╭─ INFORMATION

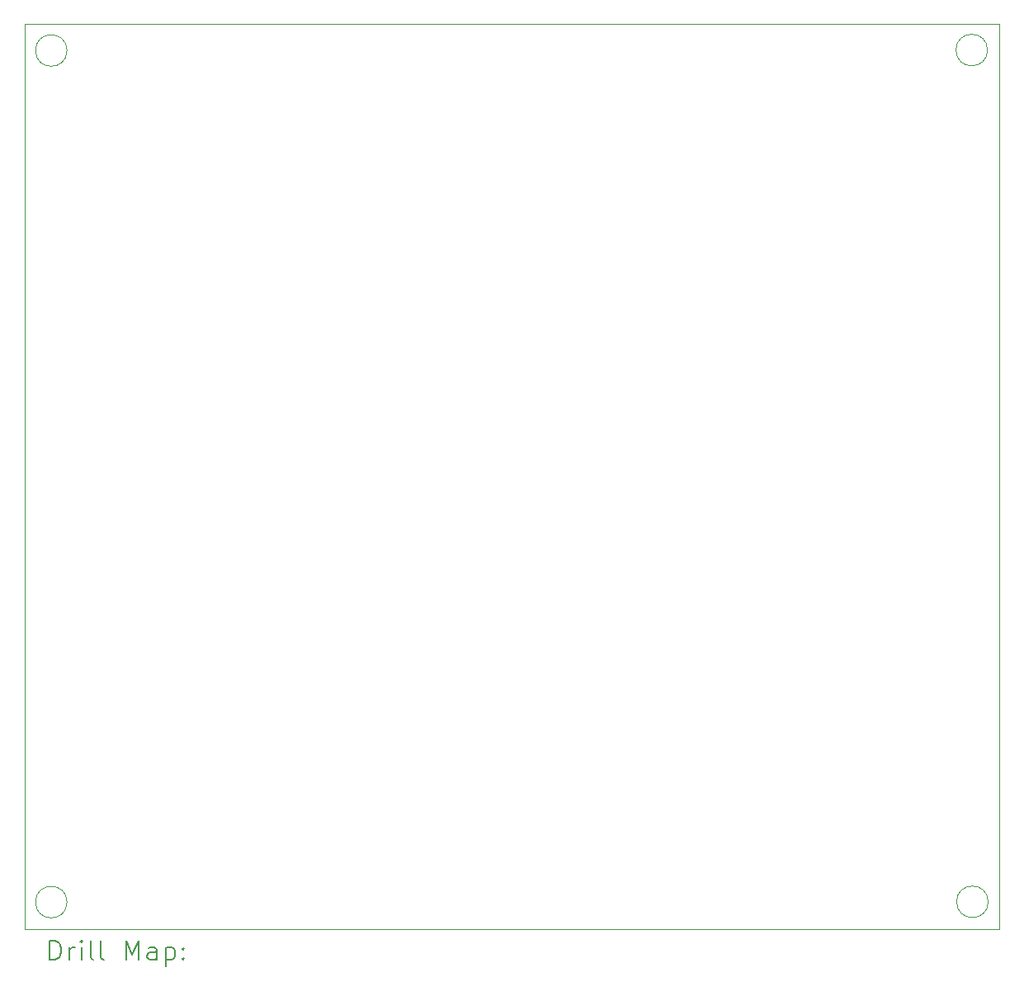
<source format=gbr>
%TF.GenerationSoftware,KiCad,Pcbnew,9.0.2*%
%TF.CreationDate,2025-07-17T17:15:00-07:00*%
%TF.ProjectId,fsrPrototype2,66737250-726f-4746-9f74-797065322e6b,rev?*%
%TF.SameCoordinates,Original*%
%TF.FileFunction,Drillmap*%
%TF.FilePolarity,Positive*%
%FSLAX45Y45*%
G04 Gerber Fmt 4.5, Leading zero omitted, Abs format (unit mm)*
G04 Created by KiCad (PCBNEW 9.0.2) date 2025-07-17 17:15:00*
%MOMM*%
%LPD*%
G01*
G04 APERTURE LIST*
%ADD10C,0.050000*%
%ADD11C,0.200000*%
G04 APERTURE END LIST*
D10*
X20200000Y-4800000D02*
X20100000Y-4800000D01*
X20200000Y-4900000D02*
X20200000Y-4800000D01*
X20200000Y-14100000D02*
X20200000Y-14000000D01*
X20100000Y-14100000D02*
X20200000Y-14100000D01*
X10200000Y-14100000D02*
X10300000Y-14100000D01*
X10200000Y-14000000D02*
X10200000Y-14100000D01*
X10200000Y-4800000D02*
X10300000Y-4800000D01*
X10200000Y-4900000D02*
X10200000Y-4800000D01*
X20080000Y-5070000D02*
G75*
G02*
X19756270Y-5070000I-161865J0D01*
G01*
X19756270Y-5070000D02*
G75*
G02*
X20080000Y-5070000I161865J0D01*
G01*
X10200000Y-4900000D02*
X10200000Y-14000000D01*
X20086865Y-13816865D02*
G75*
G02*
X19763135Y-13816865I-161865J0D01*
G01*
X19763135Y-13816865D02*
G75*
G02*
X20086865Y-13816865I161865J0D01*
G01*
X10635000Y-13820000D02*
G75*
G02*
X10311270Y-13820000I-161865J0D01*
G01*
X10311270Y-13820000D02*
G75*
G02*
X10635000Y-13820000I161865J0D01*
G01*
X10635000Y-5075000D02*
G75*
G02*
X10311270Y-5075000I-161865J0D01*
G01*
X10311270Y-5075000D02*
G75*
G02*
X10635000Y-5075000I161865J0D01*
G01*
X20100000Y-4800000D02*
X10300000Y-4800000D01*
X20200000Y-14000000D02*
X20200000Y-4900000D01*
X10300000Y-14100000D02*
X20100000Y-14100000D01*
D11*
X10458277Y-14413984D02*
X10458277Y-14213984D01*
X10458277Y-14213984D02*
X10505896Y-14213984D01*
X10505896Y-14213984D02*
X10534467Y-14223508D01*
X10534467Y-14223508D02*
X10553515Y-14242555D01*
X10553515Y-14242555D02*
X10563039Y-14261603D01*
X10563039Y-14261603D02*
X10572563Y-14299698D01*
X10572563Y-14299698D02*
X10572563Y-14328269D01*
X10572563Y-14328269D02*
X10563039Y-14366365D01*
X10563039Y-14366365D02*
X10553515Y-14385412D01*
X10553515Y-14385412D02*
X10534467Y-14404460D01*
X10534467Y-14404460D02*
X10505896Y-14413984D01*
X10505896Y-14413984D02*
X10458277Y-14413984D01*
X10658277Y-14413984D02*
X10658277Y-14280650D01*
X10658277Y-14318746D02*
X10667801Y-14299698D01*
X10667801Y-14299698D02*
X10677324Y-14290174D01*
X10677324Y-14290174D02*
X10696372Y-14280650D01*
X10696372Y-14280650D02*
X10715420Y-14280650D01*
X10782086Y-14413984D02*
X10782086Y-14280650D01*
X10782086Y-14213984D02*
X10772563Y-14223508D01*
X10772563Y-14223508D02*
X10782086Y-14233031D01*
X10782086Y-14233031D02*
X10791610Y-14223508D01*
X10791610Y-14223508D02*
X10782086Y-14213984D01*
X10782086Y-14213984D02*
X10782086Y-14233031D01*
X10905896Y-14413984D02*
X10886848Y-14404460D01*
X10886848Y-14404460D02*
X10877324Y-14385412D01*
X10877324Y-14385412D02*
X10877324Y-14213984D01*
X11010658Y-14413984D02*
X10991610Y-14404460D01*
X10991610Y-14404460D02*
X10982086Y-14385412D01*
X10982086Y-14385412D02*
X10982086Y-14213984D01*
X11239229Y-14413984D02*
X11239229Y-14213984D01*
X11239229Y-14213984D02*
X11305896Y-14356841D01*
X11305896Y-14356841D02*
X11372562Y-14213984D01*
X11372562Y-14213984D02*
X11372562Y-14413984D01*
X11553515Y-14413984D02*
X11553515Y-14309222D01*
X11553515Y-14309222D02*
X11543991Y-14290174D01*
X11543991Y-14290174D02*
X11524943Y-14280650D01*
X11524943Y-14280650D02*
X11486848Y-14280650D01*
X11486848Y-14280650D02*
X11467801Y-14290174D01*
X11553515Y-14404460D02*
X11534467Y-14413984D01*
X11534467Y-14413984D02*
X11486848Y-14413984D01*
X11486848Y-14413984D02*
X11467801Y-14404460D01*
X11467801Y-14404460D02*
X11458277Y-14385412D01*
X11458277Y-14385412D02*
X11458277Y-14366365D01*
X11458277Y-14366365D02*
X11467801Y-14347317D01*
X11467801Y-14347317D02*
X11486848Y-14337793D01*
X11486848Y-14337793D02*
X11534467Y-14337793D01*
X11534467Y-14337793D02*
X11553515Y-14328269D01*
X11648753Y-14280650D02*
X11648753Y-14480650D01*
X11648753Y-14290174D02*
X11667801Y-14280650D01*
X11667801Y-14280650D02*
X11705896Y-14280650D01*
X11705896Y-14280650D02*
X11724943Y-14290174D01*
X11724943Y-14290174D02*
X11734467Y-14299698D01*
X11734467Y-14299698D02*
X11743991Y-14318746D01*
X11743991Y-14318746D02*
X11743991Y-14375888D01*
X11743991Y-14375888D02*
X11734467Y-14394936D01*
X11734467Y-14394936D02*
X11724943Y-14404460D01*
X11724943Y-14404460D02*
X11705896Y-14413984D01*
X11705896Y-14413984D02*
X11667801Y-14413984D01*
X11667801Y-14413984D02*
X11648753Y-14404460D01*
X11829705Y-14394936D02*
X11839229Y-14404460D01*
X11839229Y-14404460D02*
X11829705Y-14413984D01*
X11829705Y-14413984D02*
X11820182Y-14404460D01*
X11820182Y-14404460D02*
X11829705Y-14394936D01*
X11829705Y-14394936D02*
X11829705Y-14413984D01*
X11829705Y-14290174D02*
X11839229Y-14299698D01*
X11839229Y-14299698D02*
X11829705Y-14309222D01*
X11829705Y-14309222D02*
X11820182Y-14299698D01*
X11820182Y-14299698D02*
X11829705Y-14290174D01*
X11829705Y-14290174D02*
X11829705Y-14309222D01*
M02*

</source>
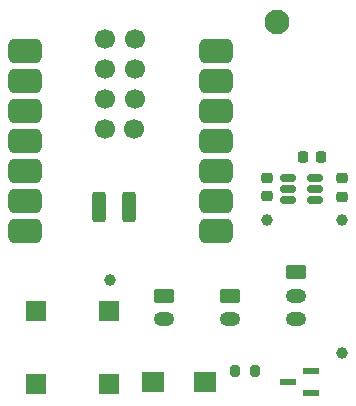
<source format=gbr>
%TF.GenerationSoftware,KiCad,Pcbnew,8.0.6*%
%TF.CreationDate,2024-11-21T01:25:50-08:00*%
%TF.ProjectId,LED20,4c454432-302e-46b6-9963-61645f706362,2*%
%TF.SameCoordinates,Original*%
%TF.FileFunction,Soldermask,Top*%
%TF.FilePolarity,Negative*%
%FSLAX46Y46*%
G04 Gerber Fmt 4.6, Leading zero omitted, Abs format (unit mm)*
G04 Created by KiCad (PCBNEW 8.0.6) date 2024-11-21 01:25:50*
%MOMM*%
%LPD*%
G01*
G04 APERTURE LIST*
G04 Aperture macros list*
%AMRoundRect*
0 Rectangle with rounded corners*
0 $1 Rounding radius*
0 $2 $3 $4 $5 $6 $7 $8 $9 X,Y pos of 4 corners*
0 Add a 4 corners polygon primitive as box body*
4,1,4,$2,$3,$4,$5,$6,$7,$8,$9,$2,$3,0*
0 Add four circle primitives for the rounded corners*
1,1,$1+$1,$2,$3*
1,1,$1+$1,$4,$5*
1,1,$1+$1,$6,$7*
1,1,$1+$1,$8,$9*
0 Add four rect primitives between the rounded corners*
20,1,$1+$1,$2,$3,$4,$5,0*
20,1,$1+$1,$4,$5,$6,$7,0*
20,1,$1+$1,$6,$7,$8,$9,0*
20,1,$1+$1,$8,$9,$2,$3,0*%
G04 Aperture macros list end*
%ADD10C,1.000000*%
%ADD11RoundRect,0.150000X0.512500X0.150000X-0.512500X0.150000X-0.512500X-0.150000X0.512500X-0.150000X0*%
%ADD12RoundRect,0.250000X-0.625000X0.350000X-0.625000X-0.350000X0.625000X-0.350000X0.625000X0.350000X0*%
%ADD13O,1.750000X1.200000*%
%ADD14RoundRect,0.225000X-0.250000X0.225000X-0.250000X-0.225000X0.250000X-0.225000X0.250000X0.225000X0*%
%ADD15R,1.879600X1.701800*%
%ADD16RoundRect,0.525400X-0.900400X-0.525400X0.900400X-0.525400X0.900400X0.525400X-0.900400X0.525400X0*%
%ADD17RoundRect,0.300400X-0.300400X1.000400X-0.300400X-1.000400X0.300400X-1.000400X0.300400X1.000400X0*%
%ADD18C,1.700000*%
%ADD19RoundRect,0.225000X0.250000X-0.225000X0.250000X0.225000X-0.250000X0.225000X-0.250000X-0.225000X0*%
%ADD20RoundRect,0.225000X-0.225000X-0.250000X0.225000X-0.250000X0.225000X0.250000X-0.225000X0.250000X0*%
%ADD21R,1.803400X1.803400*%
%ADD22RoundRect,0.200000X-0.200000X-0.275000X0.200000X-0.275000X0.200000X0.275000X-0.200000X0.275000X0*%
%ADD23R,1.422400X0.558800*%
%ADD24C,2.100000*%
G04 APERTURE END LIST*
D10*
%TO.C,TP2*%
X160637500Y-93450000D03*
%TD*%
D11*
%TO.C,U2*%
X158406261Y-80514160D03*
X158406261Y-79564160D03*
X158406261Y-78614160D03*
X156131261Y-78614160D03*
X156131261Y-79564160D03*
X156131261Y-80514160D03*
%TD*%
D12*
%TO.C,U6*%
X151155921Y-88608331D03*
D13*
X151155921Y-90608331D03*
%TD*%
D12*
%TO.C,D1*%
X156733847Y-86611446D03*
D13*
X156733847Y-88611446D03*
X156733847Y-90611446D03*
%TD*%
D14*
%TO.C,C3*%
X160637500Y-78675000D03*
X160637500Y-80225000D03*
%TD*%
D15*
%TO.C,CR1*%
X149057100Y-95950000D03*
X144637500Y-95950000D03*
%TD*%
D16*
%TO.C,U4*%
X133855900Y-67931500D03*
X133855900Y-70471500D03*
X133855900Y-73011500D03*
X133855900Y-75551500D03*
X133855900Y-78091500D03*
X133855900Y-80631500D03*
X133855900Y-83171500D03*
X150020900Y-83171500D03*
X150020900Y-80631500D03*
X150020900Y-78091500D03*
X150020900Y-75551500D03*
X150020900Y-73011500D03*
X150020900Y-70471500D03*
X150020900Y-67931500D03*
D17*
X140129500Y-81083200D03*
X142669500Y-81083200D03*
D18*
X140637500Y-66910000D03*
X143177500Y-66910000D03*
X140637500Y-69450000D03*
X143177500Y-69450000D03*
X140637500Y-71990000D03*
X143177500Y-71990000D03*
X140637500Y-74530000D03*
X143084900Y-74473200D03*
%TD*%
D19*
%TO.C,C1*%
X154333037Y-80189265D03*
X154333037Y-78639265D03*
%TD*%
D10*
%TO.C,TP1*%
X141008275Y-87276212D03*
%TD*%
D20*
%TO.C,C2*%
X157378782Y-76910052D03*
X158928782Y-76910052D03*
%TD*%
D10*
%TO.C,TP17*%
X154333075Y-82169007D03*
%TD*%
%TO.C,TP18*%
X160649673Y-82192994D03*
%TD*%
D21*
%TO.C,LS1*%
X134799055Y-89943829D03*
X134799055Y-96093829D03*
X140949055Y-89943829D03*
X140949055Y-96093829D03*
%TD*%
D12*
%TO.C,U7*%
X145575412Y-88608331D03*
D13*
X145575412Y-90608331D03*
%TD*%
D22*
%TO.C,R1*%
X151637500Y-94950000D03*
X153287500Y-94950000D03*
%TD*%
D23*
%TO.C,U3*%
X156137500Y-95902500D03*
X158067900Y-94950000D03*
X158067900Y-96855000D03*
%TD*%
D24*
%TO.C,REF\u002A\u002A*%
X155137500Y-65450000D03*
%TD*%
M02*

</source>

╰─

All lines of the records above with the word "rounded" in them are to be copied.

0 Rectangle with rounded corners*
0 Add four circle primitives for the rounded corners*
0 Add four rect primitives between the rounded corners*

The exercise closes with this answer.